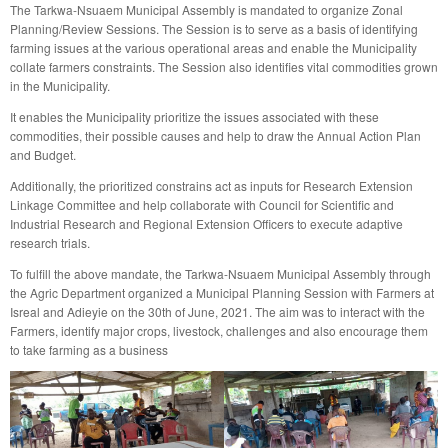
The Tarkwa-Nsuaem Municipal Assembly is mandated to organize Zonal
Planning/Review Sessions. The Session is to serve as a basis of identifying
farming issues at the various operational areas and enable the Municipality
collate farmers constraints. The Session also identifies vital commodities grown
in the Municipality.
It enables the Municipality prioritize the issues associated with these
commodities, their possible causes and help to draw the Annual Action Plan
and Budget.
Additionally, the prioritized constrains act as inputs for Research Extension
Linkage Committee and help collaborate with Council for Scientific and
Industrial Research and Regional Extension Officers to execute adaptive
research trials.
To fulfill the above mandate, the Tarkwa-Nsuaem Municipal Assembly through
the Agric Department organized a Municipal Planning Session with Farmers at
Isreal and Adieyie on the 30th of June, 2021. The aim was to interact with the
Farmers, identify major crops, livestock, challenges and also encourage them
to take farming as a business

++++++++++++++++++++

* [What this task involves]: Generate a word-for-word copy of the preceding records, excluding all pictures.

* [Result for this exercise]:
The Tarkwa-Nsuaem Municipal Assembly is mandated to organize Zonal
Planning/Review Sessions. The Session is to serve as a basis of identifying
farming issues at the various operational areas and enable the Municipality
collate farmers constraints. The Session also identifies vital commodities grown
in the Municipality.
It enables the Municipality prioritize the issues associated with these
commodities, their possible causes and help to draw the Annual Action Plan
and Budget.
Additionally, the prioritized constrains act as inputs for Research Extension
Linkage Committee and help collaborate with Council for Scientific and
Industrial Research and Regional Extension Officers to execute adaptive
research trials.
To fulfill the above mandate, the Tarkwa-Nsuaem Municipal Assembly through
the Agric Department organized a Municipal Planning Session with Farmers at
Isreal and Adieyie on the 30th of June, 2021. The aim was to interact with the
Farmers, identify major crops, livestock, challenges and also encourage them
to take farming as a business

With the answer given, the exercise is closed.